Bir “FakeNewsEra” “Yellow Journalism”

Medya etiği ya da gazetecilik etiği alanının;
“Gazetecinin ahlaki sorumlulukları nelerdir?” “Doğru haber nasıl yapılır?” gibi soruların üzerinde
durduğunu söyleyebiliriz. Gazetecilikle birlikte 1970-80’lerde gelişen kitle iletişim araçları,
enformasyon sirkülasyonu bu alandaki etik tartışmaların kapısını aralamıştır. Doğru haber, dürüstlük,
tarafsızlık, özerklik, objektiflik gibi terimlerin üzerine eğilmiştir.

Sarı Basın: 19’ncu yüzyılın sonlarına doğru 1895 yılında New York’ta iki günlük gazete olan Joseph
Pulitzer’in New York World Gazetesi ile Willam Randolof Hearst’ün New York Journal Gazetesi birbiriyle
acımasız bir tiraj yarışına girerler. Bu rekabet sonucu ortaya ilk önce “Sarı Çocuk” terimi, kısa bir süre
sonra bu da değişerek “Sarı Basın/Gazetecilik” terimi basın dünyasında kendisine yer edinmiş ve
literatüre girmiştir. (Soygüder, 2013) Karikatür ’ünde bize gösterdiği gibi “sarı gazetecilik-basın” terimi
sahte haberler, ucuz sansasyonlar, kışkırtıcı magazinsel içerikler ile rekabeti güçlendirmeye yönelik bir
amaç taşımaktadır. Mart 1898’de Morning Journal’in çizimcisi Frederick Remington, Havana’dan
patronu Hearst’e şöyle yazıyordu: “Durum sakin. Burada bir sorun yok. Savaş olmayacak. Beni geri
çağırmanızı istiyorum.” Hearst ise çektiği telgrafta cevap olarak şöyle dedi: “Lütfen kalın. Siz
çizimlerinizi yapın, ben size savaş çıkartırım.” (Barındık, 2018) Bunun gibi örnekler çoğaltılabilir Irak
savaşı gibi… En hayati durumlarda bile editöryal hiyerarşinin baskın çıktığını pragmatist bir yaklaşım ile
sadece gazetenin geleceğinin düşünüldüğünü görebiliriz. Tirajların yüksek olması ya da TV’de reyting
ve reklamın yüksek olması dünyada herhangi bir yerde yaşam hakkı ihlal edilen toplumlardan daha
önemli olabiliyor.

Bunlarla birlikte Avrupa’da sarı rengine atfedilen anlamlar; yalan, ihanet, ispiyonculuk, toplumdan
dışlananların, suçluların, borçluların, fahişelerin, ahlâksız hayatların ve aşırılığın, abartının rengi olarak
görülmekte. Bu nedenle Sarı Basın’ın isim kökeninin de hiç de boş olmadığı tarihsel süreçte rengin
kazandığı anlamlarla örtüştüğü bir gerçektir.

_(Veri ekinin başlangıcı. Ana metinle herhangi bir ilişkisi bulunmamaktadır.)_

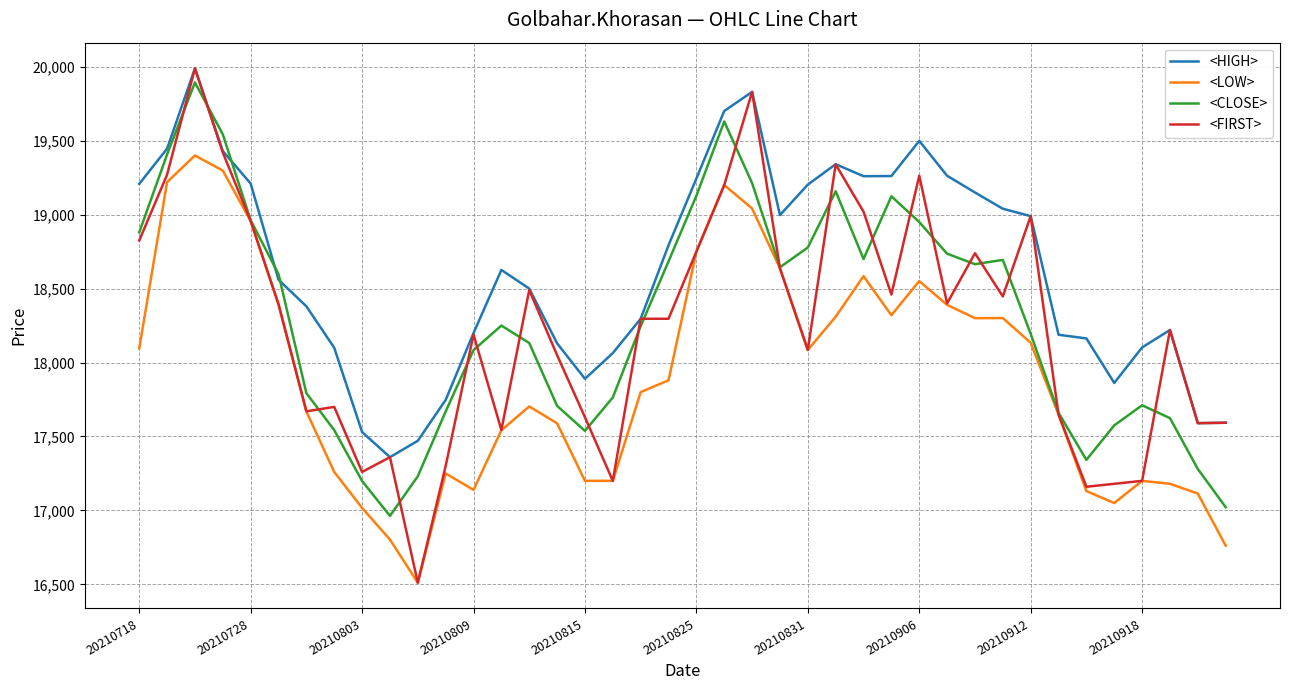

What is the lowest value of the <FIRST> series?

16511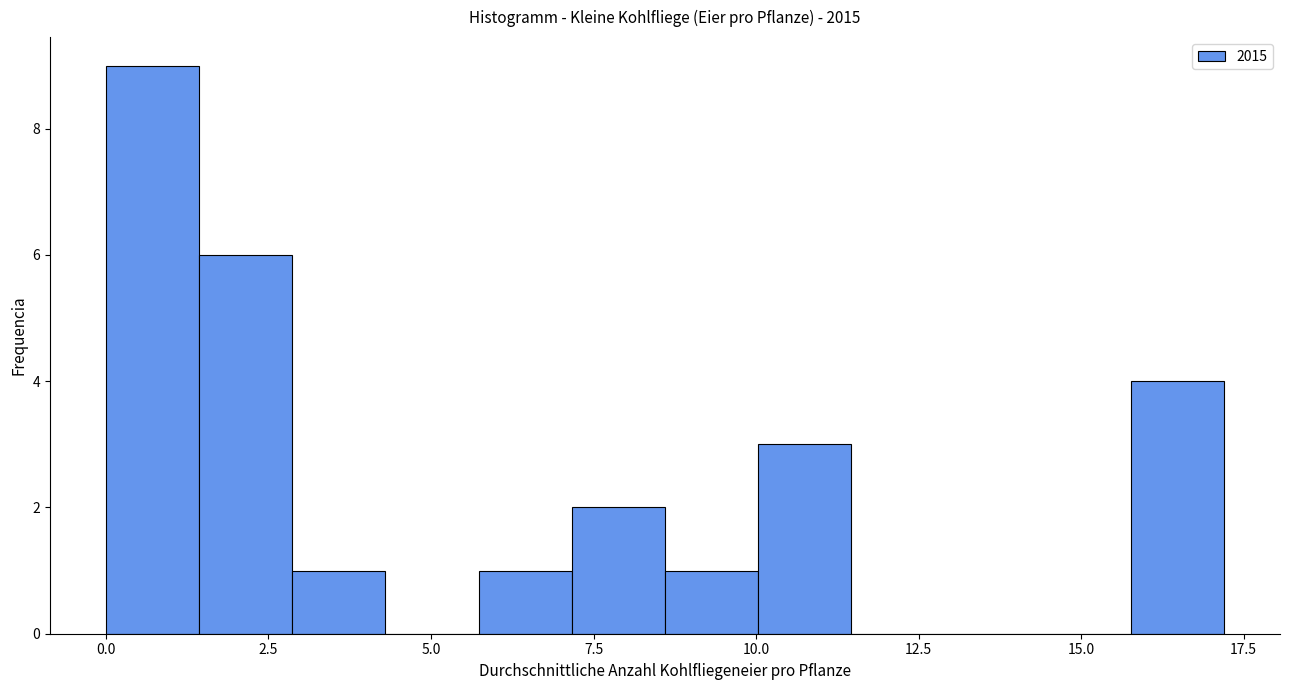

Read against the x-axis, roughly where is the centre of the tallest bar?

0.5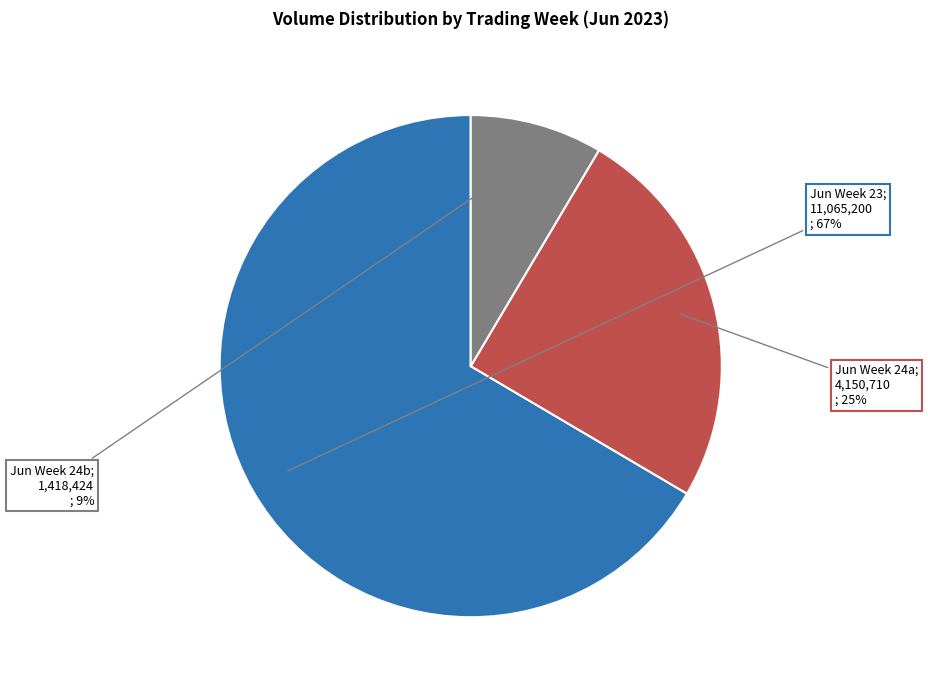

Is there any slice that represents more than half of the pie?

Yes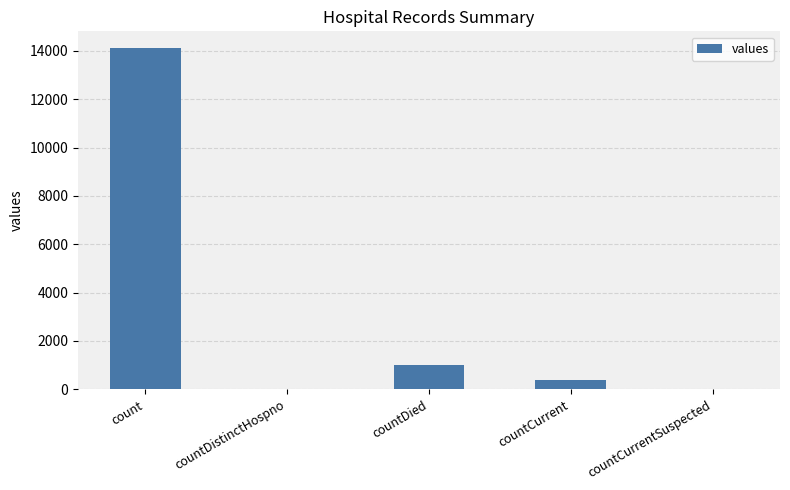

What is the change in value from countDistinctHospno to countCurrent?

+369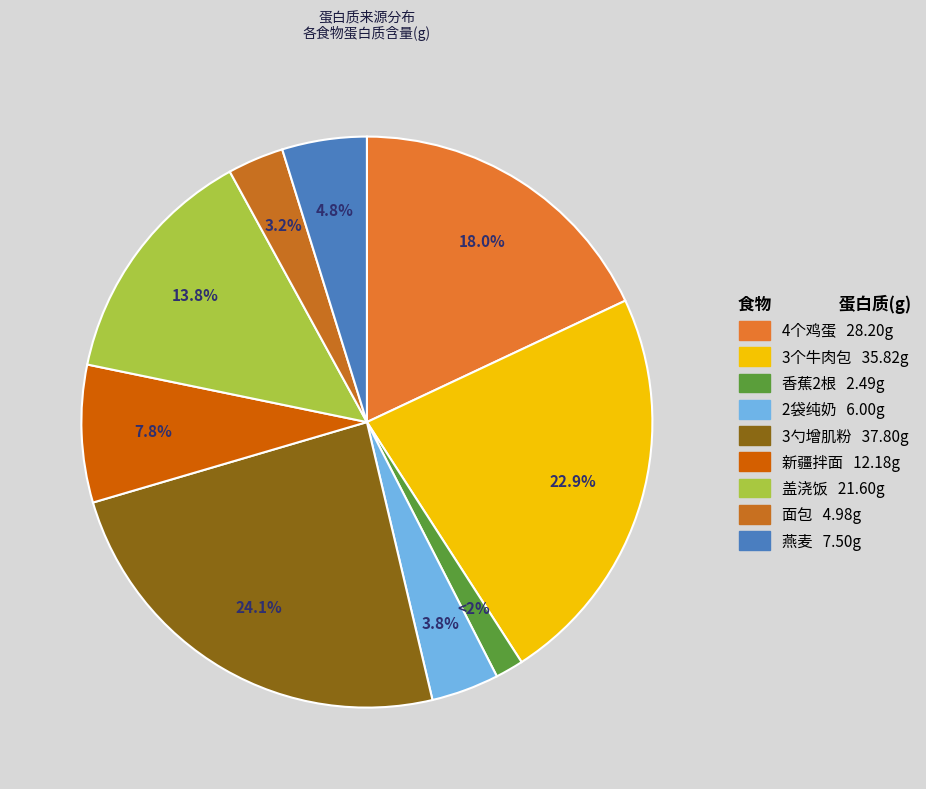

Count the number of slices in the pie.

9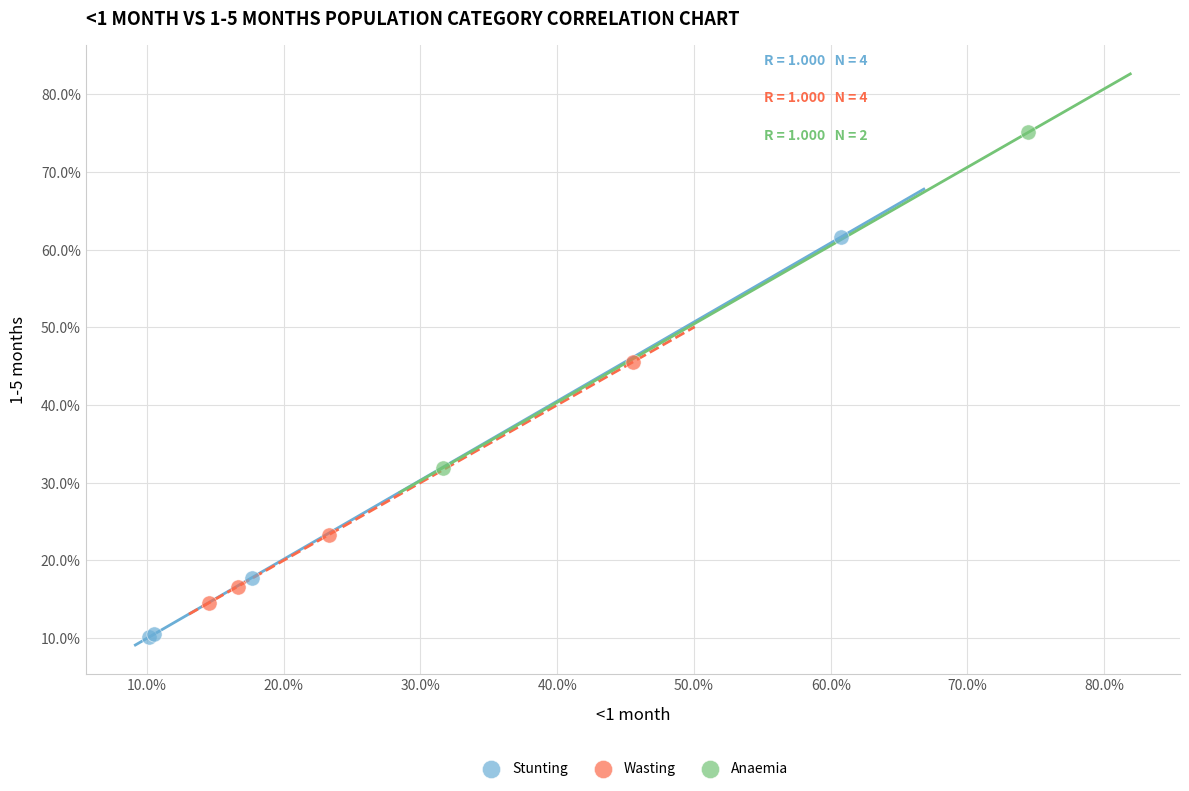

Which series has the largest Y range (max minus min)?

Stunting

Peki asıl üstünde durmamız sorgulamamız gereken nokta nedir? Vatandaş gazeteciliği eliyle, sosyal medya yoluyla bilinçsiz bir şekilde sirkülasyona giren “yanlış bilgiler” mi yoksa tamamen kamuoyu yaratmak amacı ile tepeden birilerinin emriyle yayılan “yanlış bilgiler” mi problemimiz.